His talk, "Justice and Compassion in an Age of Demonization," is part of Elmhurst College’s Speaking of Faith lecture series and is presented in cooperation with The Episcopal Church of Our Saviour, which is celebrating its 150th anniversary in Elmhurst.
Robinson is the co-author of three AIDS education curricula for youth and adults, and has been an advocate for anti-racism training in his diocese and the wider church. He has lobbied at the state, national, and international levels for equal protection under the law and full marriage rights for LGBT people.
In 2010 Robinson announced plans to retire next January, citing the toll that has been taken on him, his family, and the diocese since his consecration—an event that led to death threats against him and that set off a historic rift in the Anglican communion, whose churches are in more than 160 countries. But those who know Robinson say he will not be retiring from public life.

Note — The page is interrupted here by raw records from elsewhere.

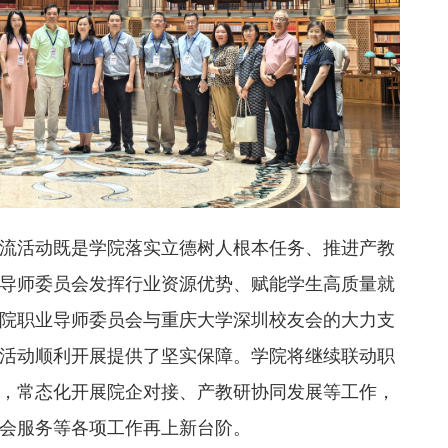
流活动既是学院落实立德树人根本任务、推进产教
导师委员会发挥行业资源优势、赋能学生高质量就
院职业导师委员会与重庆大学深圳校友会的大力支
活动顺利开展提供了坚实保障。学院将继续联动职
，常态化开展院企对接、产教研协同发展等工作，
会服务等各项工作再上新台阶。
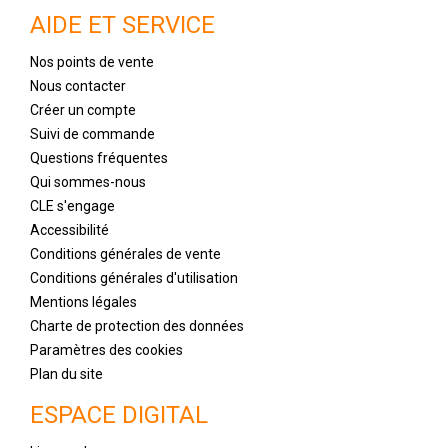
AIDE ET SERVICE
Nos points de vente
Nous contacter
Créer un compte
Suivi de commande
Questions fréquentes
Qui sommes-nous
CLE s'engage
Accessibilité
Conditions générales de vente
Conditions générales d'utilisation
Mentions légales
Charte de protection des données
Paramètres des cookies
Plan du site
ESPACE DIGITAL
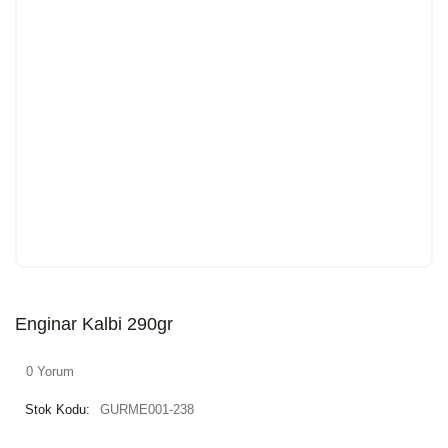
Enginar Kalbi 290gr
0 Yorum
Stok Kodu:
GURME001-238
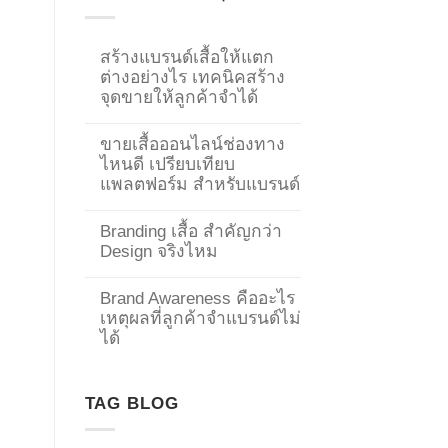
สร้างแบรนด์เสื้อให้แตก
ต่างอย่างไร เทคนิคสร้าง
จุดขายให้ลูกค้าจำได้
ขายเสื้อออนไลน์ช่องทาง
ไหนดี เปรียบเทียบ
แพลตฟอร์ม สำหรับแบรนด์
Branding เสื้อ สำคัญกว่า
Design จริงไหม
Brand Awareness คืออะไร
เหตุผลที่ลูกค้าจำแบรนด์ไม่
→
ได้
CONTACT US
TAG BLOG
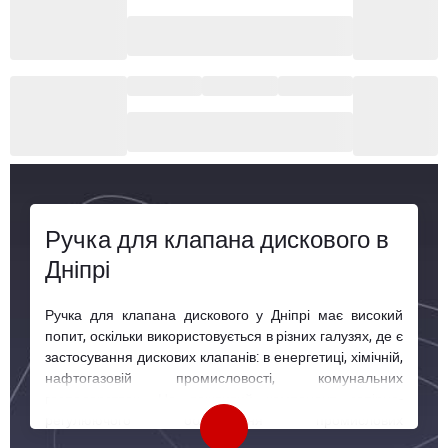
Ручка для клапана дискового в
Дніпрі
Ручка для клапана дискового у Дніпрі має високий
попит, оскільки використовується в різних галузях, де є
застосування дискових клапанів: в енергетиці, хімічній,
нафтогазовій промисловості, комунальних
господарствах. Це важливий компонент запірно-
регулюючого обладнання промислових
трубопровідних систем, які використовуються для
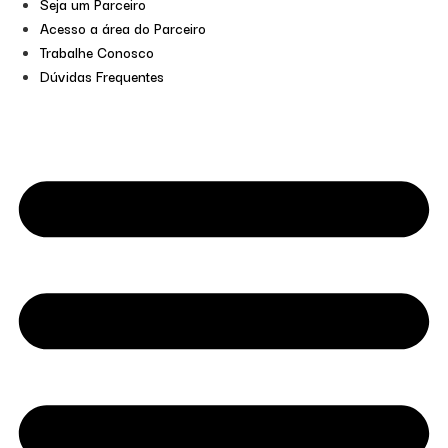
Seja um Parceiro
Acesso a área do Parceiro
Trabalhe Conosco
Dúvidas Frequentes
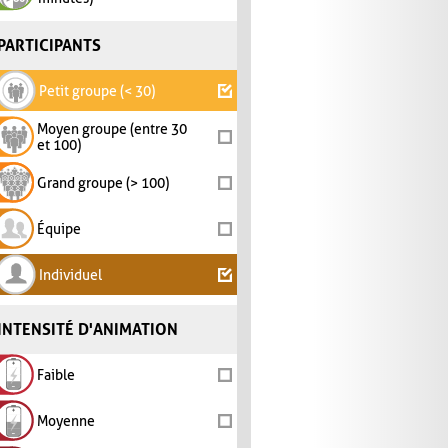
PARTICIPANTS
Petit groupe (< 30)
Moyen groupe (entre 30
et 100)
Grand groupe (> 100)
Équipe
Individuel
INTENSITÉ D'ANIMATION
Faible
Moyenne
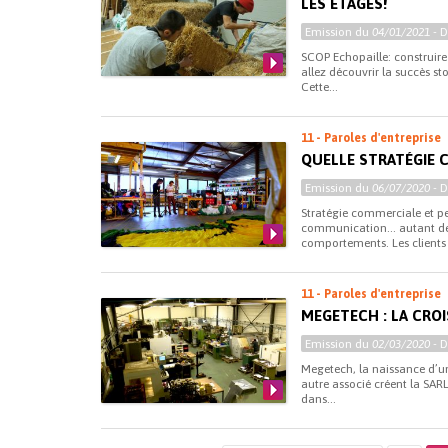
LES ÉTAGES!
Emission du
04/01/2021
- 
SCOP Echopaille: construire 
allez découvrir la succès s
Cette...
11 - Paroles d'entreprise
QUELLE STRATÉGIE 
Emission du
06/07/2020
- 
Stratégie commerciale et pet
communication… autant de f
comportements. Les clients d
11 - Paroles d'entreprise
MEGETECH : LA CRO
Emission du
02/03/2020
- 
Megetech, la naissance d’u
autre associé créent la SAR
dans...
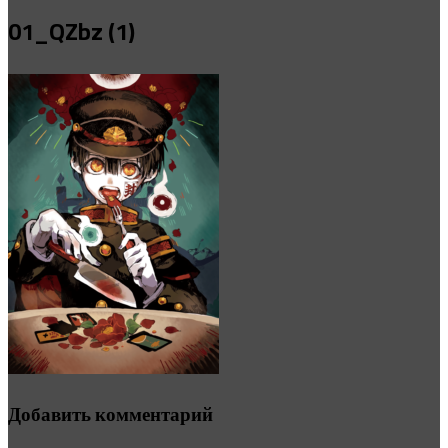
01_QZbz (1)
Добавить комментарий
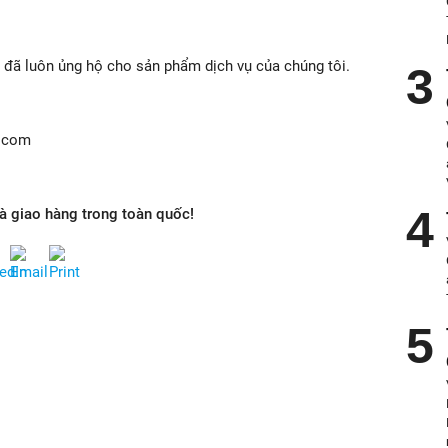
đã luôn ủng hộ cho sản phẩm dịch vụ của chúng tôi.
l.com
và giao hàng trong toàn quốc!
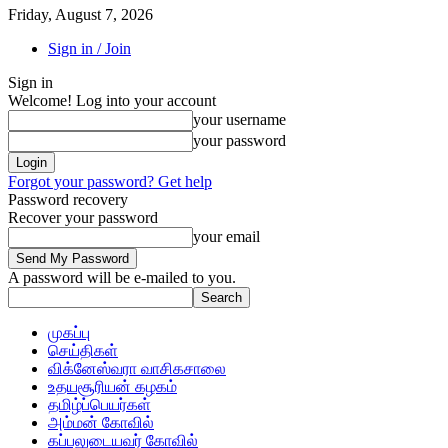
Friday, August 7, 2026
Sign in / Join
Sign in
Welcome! Log into your account
your username
your password
Forgot your password? Get help
Password recovery
Recover your password
your email
A password will be e-mailed to you.
முகப்பு
செய்திகள்
விக்னேஸ்வரா வாசிகசாலை
உதயசூரியன் கழகம்
தமிழ்ப்பெயர்கள்
அம்மன் கோவில்
கப்பலுடையவர் கோவில்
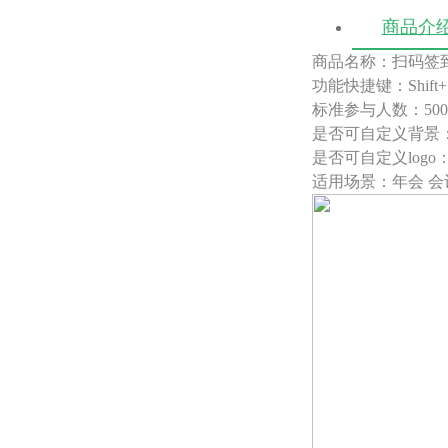
商品介
商品名称：扫码签
功能快捷键：Shift+
标准参与人数：50
是否可自定义背景
是否可自定义logo
适用场景：年会 会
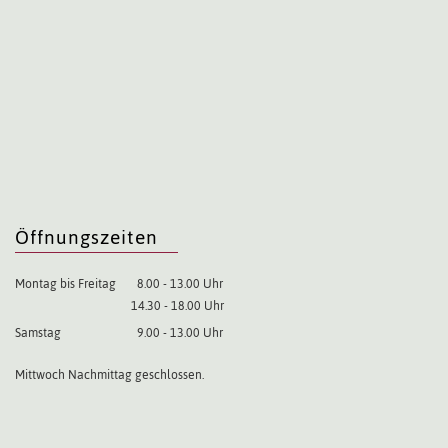
Öffnungszeiten
Montag bis Freitag
8.00 - 13.00 Uhr
14.30 - 18.00 Uhr
Samstag
9.00 - 13.00 Uhr
Mittwoch Nachmittag geschlossen.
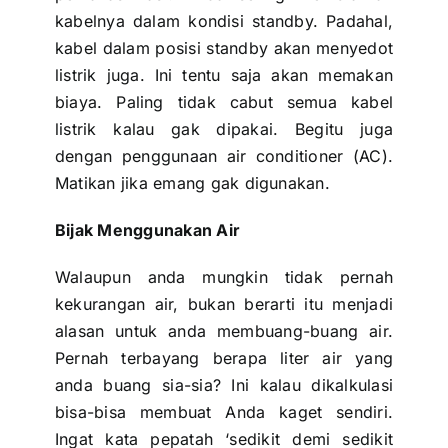
kabelnya dalam kondisi standby. Padahal,
kabel dalam posisi standby akan menyedot
listrik juga. Ini tentu saja akan memakan
biaya. Paling tidak cabut semua kabel
listrik kalau gak dipakai. Begitu juga
dengan penggunaan air conditioner (AC).
Matikan jika emang gak digunakan.
Bijak Menggunakan Air
Walaupun anda mungkin tidak pernah
kekurangan air, bukan berarti itu menjadi
alasan untuk anda membuang-buang air.
Pernah terbayang berapa liter air yang
anda buang sia-sia? Ini kalau dikalkulasi
bisa-bisa membuat Anda kaget sendiri.
Ingat kata
pepatah
‘sedikit demi sedikit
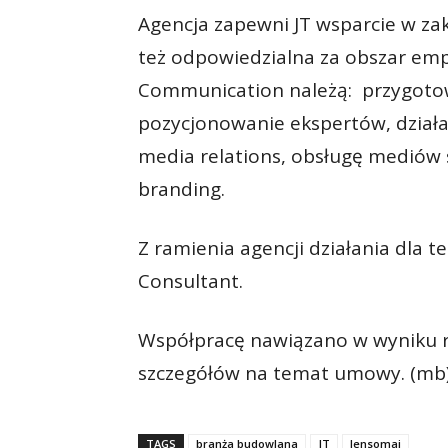
Agencja zapewni JT wsparcie w zak
też odpowiedzialna za obszar em
Communication należą: przygotow
pozycjonowanie ekspertów, działan
media relations, obsługę mediów
branding.
Z ramienia agencji działania dla t
Consultant.
Współpracę nawiązano w wyniku r
szczegółów na temat umowy. (mb
TAGS
branża budowlana
JT
lensomai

Robinson is the subject of a new documentary film, Love Free or Die: How the Bishop of New Hampshire Is Changing the World, which premiered at the Sundance Film Festival earlier this year. The Bishop's latest book, God Believes in Love: Straight Talk about Gay Marriage, was released on September 18 by Alfred Knopf.
Recorded Thursday, October 4, 2012 at Hammerschmidt Memorial Chapel, Elmhurst College.